**Task item**
Of the entries below, return only those lines from the line with "33: (152, 204, 5.74)" to the line with "39: (612, 271, 3.25)", exactly, both included.

** Opening Recorded data block **

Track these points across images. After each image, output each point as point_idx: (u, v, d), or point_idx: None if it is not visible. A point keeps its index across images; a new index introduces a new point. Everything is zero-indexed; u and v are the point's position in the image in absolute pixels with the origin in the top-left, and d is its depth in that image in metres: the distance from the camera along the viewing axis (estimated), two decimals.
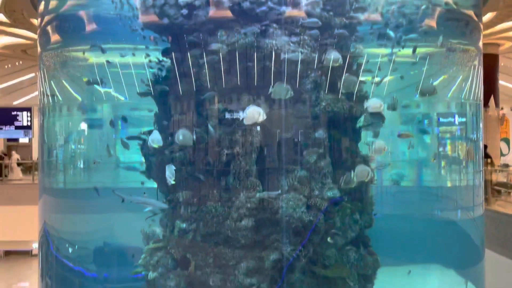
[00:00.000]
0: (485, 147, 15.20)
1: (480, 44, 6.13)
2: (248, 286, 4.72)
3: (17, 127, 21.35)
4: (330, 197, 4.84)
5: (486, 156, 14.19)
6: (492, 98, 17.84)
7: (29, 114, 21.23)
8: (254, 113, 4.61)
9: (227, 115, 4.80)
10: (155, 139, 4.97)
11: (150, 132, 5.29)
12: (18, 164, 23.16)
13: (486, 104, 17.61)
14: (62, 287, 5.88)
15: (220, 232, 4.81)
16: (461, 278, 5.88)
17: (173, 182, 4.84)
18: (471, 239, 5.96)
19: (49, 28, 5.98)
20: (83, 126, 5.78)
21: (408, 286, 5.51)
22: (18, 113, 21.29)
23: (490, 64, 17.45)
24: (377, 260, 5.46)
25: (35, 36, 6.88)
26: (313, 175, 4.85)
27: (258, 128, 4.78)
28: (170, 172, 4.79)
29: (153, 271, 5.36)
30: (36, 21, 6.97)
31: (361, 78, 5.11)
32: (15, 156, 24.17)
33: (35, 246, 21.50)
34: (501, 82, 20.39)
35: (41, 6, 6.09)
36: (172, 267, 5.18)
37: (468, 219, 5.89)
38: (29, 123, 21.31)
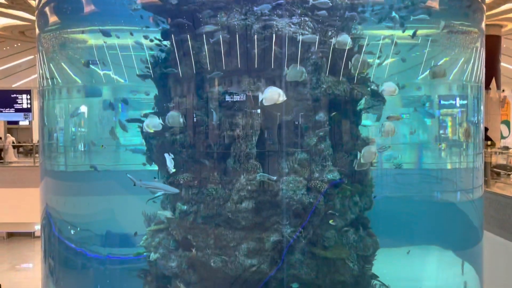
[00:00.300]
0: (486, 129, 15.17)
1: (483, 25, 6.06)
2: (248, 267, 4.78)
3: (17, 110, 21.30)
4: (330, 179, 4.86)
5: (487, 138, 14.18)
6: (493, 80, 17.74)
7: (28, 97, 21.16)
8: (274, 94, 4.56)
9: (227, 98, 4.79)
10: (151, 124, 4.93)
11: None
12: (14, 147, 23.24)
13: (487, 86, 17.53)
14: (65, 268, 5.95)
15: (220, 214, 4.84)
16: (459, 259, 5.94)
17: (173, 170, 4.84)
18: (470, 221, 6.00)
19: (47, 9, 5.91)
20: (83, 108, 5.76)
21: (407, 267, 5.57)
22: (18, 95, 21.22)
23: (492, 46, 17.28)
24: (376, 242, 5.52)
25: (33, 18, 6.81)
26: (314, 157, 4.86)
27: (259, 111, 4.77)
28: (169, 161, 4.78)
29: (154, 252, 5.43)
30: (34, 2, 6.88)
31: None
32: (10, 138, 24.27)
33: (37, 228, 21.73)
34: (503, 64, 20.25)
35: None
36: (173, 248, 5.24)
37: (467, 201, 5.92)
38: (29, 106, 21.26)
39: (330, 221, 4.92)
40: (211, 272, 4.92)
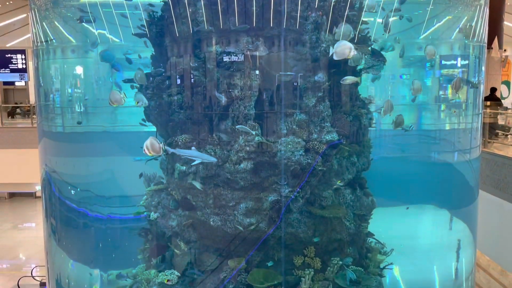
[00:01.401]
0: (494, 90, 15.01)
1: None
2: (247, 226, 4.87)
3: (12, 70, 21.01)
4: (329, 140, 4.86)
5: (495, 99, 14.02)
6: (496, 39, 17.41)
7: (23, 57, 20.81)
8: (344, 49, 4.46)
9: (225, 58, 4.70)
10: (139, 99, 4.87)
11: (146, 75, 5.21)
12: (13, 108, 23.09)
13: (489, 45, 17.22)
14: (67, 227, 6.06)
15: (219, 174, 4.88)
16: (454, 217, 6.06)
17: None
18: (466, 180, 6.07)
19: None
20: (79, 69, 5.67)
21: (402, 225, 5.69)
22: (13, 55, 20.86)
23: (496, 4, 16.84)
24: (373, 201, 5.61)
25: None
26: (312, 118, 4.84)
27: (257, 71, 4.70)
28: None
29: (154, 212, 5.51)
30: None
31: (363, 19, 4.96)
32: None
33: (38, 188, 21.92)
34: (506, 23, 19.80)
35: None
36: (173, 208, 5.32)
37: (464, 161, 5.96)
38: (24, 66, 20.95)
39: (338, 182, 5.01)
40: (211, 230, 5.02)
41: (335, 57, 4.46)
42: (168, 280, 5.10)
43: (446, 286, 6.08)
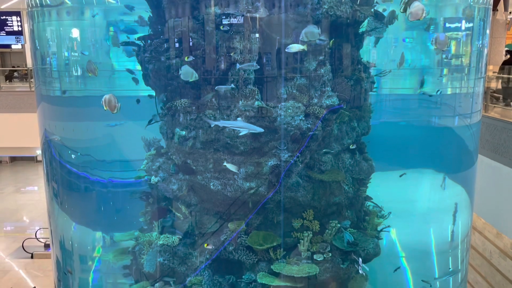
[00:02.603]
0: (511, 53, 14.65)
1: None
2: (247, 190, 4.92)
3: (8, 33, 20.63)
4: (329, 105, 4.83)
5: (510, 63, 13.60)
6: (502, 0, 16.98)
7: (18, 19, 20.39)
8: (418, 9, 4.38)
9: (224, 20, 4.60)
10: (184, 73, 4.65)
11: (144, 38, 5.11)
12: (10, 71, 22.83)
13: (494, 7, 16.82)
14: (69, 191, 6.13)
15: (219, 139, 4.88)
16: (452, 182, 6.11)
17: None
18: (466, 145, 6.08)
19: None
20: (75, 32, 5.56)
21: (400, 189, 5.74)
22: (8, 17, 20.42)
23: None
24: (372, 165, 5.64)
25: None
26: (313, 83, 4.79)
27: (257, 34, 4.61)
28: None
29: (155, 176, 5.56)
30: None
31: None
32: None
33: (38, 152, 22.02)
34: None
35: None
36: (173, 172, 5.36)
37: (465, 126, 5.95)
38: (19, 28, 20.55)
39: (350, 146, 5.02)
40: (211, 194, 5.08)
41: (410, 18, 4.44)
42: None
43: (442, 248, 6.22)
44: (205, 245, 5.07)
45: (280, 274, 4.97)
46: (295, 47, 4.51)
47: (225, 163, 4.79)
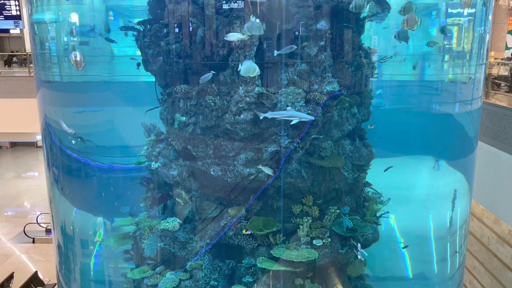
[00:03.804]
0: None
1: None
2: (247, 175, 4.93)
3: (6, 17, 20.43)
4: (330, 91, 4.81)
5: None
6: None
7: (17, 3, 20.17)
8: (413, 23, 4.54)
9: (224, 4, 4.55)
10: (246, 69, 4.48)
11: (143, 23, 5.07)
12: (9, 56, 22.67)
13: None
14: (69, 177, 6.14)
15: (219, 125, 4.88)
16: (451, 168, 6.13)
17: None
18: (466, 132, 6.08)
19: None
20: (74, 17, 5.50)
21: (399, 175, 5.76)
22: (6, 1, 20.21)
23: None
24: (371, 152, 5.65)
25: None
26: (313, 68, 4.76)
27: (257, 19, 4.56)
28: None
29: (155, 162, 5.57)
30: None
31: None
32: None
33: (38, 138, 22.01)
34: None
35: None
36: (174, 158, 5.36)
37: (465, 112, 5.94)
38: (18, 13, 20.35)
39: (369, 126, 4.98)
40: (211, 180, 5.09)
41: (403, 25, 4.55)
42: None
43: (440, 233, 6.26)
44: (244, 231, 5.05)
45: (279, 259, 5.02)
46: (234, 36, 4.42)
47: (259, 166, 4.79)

** Closing Recorded data block **
** Opening Recorded data block **

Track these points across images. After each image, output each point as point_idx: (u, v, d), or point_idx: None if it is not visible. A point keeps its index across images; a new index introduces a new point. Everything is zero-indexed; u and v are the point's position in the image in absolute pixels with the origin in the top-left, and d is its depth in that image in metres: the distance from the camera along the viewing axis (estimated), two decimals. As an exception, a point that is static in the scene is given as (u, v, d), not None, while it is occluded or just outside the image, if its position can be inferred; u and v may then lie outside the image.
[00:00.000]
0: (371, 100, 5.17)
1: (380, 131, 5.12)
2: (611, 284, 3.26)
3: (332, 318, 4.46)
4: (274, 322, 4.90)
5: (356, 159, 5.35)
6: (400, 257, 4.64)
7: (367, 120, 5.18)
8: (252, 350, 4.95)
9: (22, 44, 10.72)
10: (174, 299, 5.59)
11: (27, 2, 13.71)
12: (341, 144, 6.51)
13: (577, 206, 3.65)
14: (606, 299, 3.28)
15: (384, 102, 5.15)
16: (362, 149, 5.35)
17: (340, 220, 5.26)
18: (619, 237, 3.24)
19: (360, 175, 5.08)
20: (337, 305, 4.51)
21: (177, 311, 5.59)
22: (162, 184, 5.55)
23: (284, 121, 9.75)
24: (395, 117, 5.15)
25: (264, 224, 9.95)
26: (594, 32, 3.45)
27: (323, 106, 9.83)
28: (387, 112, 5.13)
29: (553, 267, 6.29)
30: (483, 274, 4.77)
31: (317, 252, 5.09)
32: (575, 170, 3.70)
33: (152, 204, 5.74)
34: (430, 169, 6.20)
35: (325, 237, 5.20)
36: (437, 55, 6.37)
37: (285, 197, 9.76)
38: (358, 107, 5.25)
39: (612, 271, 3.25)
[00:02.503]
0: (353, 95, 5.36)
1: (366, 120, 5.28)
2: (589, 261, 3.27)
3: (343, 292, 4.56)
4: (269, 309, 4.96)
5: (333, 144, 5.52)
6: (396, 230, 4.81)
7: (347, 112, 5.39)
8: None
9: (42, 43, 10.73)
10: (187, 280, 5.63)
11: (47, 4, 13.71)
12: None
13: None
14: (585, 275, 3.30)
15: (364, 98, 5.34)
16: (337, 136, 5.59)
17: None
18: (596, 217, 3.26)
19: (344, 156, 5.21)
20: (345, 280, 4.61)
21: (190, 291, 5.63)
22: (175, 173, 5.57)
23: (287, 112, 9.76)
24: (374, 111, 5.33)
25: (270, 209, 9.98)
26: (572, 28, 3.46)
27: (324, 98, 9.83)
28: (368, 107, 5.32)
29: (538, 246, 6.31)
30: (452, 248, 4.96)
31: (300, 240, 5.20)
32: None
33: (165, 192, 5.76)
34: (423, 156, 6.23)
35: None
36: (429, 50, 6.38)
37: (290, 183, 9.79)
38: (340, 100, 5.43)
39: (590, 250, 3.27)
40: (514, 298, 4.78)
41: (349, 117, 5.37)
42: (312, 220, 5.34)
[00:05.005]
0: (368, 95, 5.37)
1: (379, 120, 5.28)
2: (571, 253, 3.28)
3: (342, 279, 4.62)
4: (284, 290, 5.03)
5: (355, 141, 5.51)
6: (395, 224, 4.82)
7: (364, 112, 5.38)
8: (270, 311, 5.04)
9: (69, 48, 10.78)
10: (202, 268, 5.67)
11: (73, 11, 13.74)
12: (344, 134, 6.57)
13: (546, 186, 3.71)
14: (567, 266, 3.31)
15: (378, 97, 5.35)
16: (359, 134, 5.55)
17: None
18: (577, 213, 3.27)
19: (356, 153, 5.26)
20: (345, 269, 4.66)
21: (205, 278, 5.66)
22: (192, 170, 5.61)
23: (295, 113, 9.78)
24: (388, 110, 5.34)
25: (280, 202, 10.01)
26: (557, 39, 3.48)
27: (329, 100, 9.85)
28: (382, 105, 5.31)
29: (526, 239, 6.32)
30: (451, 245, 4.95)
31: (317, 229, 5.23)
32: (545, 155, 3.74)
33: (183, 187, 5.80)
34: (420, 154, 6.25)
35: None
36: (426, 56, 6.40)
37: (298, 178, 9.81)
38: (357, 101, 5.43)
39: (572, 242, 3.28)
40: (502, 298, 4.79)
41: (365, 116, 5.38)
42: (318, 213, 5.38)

** Closing Recorded data block **

**Answer box**
33: (152, 204, 5.74)
34: (430, 169, 6.20)
35: (325, 237, 5.20)
36: (437, 55, 6.37)
37: (285, 197, 9.76)
38: (358, 107, 5.25)
39: (612, 271, 3.25)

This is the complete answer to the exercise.